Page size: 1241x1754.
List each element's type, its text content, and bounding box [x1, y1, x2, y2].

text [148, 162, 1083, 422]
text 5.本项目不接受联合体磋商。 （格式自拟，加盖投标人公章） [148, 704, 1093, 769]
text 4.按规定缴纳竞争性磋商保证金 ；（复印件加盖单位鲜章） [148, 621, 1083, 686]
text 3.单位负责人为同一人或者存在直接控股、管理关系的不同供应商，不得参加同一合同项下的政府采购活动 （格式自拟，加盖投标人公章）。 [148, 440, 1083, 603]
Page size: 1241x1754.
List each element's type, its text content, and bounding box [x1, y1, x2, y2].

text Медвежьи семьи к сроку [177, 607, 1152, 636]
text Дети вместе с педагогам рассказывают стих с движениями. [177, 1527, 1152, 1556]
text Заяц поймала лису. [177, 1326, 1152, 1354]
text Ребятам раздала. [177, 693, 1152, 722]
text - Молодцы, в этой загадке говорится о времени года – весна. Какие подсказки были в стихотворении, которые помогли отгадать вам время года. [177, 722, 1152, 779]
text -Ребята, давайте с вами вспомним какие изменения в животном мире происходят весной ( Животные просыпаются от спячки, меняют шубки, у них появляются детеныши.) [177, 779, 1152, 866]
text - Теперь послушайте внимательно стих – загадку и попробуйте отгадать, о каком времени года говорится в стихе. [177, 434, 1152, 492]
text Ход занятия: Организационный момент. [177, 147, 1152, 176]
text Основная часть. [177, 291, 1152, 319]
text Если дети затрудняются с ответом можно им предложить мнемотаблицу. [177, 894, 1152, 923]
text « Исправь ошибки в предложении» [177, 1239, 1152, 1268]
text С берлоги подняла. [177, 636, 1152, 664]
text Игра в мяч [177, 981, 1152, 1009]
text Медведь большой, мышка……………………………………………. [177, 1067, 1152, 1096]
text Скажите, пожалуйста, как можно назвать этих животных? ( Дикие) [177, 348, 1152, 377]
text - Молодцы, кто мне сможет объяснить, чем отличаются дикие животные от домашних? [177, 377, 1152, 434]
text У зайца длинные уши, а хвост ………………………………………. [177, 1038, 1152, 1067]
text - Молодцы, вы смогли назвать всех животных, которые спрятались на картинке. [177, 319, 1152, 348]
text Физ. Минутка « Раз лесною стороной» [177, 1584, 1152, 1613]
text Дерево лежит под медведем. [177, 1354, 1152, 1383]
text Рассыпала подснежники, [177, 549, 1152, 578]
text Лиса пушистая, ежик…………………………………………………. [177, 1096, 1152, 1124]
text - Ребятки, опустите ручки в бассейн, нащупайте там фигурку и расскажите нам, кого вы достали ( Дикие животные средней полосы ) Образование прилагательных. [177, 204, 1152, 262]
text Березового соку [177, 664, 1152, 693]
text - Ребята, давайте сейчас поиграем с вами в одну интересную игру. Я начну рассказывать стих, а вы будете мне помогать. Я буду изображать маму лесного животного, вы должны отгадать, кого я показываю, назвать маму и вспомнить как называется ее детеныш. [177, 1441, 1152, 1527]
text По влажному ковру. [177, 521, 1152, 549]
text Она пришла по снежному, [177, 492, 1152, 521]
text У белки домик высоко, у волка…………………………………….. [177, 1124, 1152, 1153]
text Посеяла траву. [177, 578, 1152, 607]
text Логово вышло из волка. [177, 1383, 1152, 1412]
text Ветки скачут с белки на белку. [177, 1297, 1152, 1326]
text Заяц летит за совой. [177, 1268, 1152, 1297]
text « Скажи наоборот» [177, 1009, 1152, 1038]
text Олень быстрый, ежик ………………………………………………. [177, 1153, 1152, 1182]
========================================
*What you should do:* Pull every line containing "кого" out of the data above.

*Output for this task:*
text - Ребятки, опустите ручки в бассейн, нащупайте там фигурку и расскажите нам, кого вы достали ( Дикие животные средней полосы ) Образование прилагательных. [177, 204, 1152, 262]
text - Ребята, давайте сейчас поиграем с вами в одну интересную игру. Я начну рассказывать стих, а вы будете мне помогать. Я буду изображать маму лесного животного, вы должны отгадать, кого я показываю, назвать маму и вспомнить как называется ее детеныш. [177, 1441, 1152, 1527]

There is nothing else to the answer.